Research data means all (digital) data, which originate during scientific activity and serve as basis for research results1. The type of data depends very much on the respective discipline. Some examples are series of measurements, images, audiotapes, models, algorithms and scripts which can be structured and stored in a variety of file formats.
A reliable research data management:
- covers the proper indexing, processing and storage of the data
- minimises the risk of data loss and data abuse
- ensures long-term reusability of data
- offers transparency of the research process
- facilitates sharing your data within the scientific community
- helps to conform to funder standards (e.g. ERC Horizon2020, DFG)
- ensures long-term reusability of data
Managing research data involves establishing a needs-based plan in order to ensure effective use, re-use, publication and archiving of data. This can be done using the stages of the data life cycle as an orientation for the creation of a data management plan which suits the characteristics of your Project.
1) Kindling, M.; Schirmbacher, P. (2013): "Die digitale Forschungswelt" als Gegenstand der Forschung. In: Information : Wissenschaft und Praxis 64 (2/3), S. 127-136.
The data life cycle model visualises all stages research data cycle through during a research project from their gathering/creation to their reuse. These stages can vary from discipline to discipline; however, in general six to seven stages are identified:
- (Grant application and preparation)
A data management plan (DMP) systematically describes how research data are managed within a research projects. It documents the storage, indexing, maintenance and processing of data. A data management plan is essential in order to make data interpretable and re-usable for third parties. It is therefore recommended to assign data management responsibilities before the start of a project. The following questions can serve as an orientation:
Which data will be generated and used within the project?
Which data have to be archived at the end of a project?
Who is responsible for the indexing of metadata?
For what period of time will the data be archived?
Who will be able to use the data after the end of the project and under which licensing conditions?
National and international research funding organizations require to an increasing degree to integrate data management plans into the project proposals. Costs of research data management during the project and of the provision of data for re-use will be funded.
On the basis of the tool DMPonline, developed by the British Digital Curation Centre (DCC), the exact steps for the creation of a DMP are explained.
The HU Berlin offers example DMPs for Horizon 2020.
An increasing number of funding bodies and publishers expect that research data are freely available for the public.
For example DFG and EU proposals have to contain a data management plan. Moreover DFG und BMBF demand further information how the data are used when the project has ended and if the data are made accessible in a repository.

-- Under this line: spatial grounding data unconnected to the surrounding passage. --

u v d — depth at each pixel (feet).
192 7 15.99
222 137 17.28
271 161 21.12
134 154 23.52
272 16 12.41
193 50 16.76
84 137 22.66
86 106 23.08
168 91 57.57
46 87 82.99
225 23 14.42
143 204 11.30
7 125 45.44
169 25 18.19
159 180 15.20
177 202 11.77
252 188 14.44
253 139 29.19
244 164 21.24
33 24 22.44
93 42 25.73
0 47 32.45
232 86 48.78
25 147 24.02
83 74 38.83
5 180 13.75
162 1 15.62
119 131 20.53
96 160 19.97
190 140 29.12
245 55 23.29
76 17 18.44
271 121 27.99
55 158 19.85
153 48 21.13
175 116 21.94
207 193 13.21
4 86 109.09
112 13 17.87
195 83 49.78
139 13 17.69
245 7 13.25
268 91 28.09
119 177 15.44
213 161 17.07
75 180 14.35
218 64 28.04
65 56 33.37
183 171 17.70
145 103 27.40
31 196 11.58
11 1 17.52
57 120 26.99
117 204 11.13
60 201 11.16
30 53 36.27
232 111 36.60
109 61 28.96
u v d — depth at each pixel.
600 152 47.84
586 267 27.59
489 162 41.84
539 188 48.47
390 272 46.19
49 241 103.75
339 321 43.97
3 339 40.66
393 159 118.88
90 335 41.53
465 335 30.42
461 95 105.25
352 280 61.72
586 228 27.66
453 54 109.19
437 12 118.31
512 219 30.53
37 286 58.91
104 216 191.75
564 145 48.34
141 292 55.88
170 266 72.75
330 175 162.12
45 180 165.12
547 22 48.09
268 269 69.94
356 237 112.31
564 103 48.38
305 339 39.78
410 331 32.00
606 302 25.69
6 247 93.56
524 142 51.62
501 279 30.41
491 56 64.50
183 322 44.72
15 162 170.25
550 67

Several publishers (e.g. the Nature Publishing Group) combine the publication of a paper with the submission of the related data as a supplement.
Guidelines of funding agencies:
DFG Guidelines for Safeguarding Good Research Practice (Code of Conduct)
Open Research Data Pilot within the EU Framework Programme Horizon 2020.
Metadata provide structured information about your research data. They play a prominent role for the later retrieval of the data sets and ensure their exchange and re-usability.
In order to raise the effectiveness of metadata, a standardization of descriptions is necessary. By using metadata standards, metadata from different sources can be linked and processed together. Every scientific community has its own documentation scheme and metadata standard according to the specific needs of the discipline.
A summary of (discipline specific) metadata standards offers the website forschungsdaten.info.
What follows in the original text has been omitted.